My overarching objection to the Implementing Adopting Release is this: The extent of the mandatory public disclosure that the final rule imposes on VC fund managers, even though they are exempt from registration, coupled with the rationales that animate the release in requiring such disclosure, goes too far toward collapsing the distinction between what it means to be unregistered versus registered as an investment adviser. I am troubled that the release charts an increasingly regulatory course forward such that the Advisers Act regime that applies to exempt advisers will end up closely resembling the regime that regulates registered advisers; that as their reporting and recordkeeping obligations mount, exempt advisers will find themselves subject to what in substance is registration. * It is simply too easy to see how VC fund managers will likely be obligated to disclose more and more information over time, steadily thwarting the purpose behind the VC registration exemption that Congress enacted.
More to the point, VC funds, which by definition cannot be sold to the public, already provide meaningful disclosure to their investors because investors demand information, and fund investors perform their own diligence in evaluating whether to invest in a fund. Indeed, VC fund investors qualify as at least accredited investors and in many instances are large institutions. Accordingly, to my mind, it is difficult to identify any appreciable marginal investor protection benefit from the public disclosure that the final rule dictates. To the contrary, there is reason to worry that at least some of the information might be competitively sensitive and that mandating its public disclosure could harm VC funds and the very investors that the rule purports to protect. Consequently, I am not persuaded that the cost-benefit tradeoff cuts in favor of the public disclosure that the final rule mandates from exempt VC fund managers.

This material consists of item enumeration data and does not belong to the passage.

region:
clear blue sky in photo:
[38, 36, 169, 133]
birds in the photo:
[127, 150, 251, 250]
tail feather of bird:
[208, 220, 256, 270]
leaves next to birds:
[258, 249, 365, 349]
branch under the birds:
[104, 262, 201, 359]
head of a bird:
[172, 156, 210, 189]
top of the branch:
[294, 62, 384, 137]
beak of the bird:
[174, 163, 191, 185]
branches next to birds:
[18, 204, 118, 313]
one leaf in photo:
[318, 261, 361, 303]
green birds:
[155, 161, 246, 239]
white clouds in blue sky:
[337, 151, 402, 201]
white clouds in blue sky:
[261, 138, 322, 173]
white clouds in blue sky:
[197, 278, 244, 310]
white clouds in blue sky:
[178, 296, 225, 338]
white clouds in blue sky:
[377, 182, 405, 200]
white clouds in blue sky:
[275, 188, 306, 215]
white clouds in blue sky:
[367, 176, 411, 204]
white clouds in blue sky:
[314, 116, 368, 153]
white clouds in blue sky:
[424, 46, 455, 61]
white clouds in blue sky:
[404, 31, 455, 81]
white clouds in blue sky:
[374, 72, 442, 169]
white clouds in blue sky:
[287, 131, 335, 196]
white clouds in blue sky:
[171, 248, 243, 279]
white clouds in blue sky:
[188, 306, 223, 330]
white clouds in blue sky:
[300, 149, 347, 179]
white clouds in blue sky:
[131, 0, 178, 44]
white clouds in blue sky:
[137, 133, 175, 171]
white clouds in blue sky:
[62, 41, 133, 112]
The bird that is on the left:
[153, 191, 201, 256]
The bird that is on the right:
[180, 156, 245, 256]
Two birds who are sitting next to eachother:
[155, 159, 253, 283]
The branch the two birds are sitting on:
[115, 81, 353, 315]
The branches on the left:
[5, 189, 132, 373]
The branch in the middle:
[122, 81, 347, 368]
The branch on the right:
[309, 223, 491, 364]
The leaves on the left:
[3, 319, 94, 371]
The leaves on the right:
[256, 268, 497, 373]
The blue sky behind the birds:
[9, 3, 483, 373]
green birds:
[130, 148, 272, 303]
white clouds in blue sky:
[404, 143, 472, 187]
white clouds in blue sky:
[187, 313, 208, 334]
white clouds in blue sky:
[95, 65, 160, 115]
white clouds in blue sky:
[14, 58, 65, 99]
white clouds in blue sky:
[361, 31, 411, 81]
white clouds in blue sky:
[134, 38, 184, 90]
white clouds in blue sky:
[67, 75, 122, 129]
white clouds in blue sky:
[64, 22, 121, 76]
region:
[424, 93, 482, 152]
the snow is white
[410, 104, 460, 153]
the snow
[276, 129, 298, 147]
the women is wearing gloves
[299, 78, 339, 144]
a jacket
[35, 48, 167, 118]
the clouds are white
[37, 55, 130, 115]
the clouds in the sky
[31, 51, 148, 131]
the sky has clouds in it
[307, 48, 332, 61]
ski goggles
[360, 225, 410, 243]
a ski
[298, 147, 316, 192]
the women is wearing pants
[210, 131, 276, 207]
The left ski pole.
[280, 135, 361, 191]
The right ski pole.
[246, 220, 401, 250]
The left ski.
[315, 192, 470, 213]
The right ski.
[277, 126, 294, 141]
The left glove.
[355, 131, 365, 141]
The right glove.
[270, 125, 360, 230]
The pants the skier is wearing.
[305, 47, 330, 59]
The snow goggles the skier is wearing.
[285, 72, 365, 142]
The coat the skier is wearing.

In addition, it is important to keep in mind that because Congress put the new VC registration exemption in Section 203(l) of the Advisers Act instead of Section 203(b), where the former private adviser exemption was found, the SEC would appear to have the authority to examine VC fund managers that are exempt from registration, meaning that exempt VC fund managers may be subject to still more regulatory burdens than the new public reporting obligations. This, of course, is something that Congress could address by relocating the VC registration exemption from Section 203(l) to 203(b).
Stated more concretely, my concern is that the Commission is shaping a regulatory regime that ultimately will come at the expense of capital formation, innovation, entrepreneurism, and jobs. As the VC fund industry is required to bear more regulatory burdens and demands, the risk is that capital formation will be unduly hindered. And when capital formation is frustrated, it becomes increasingly difficult for startups and other small businesses to finance the research and development of new ideas; to commercialize cutting-edge technologies that make us all better off; and to create jobs. If the VC industry is hampered and discouraged, not only is it bad for business and our economy, but the interests of VC fund investors are also undercut.
We need to ensure that the regulatory regime does not compromise the vibrant entrepreneurism that characterizes venture capital. In my view, the Implementing Adopting Release does not pass this test. Therefore, I am unable to support it and the recommendation it reflects.
* A corresponding analysis would apply to the Section 203(m) exemption from registration.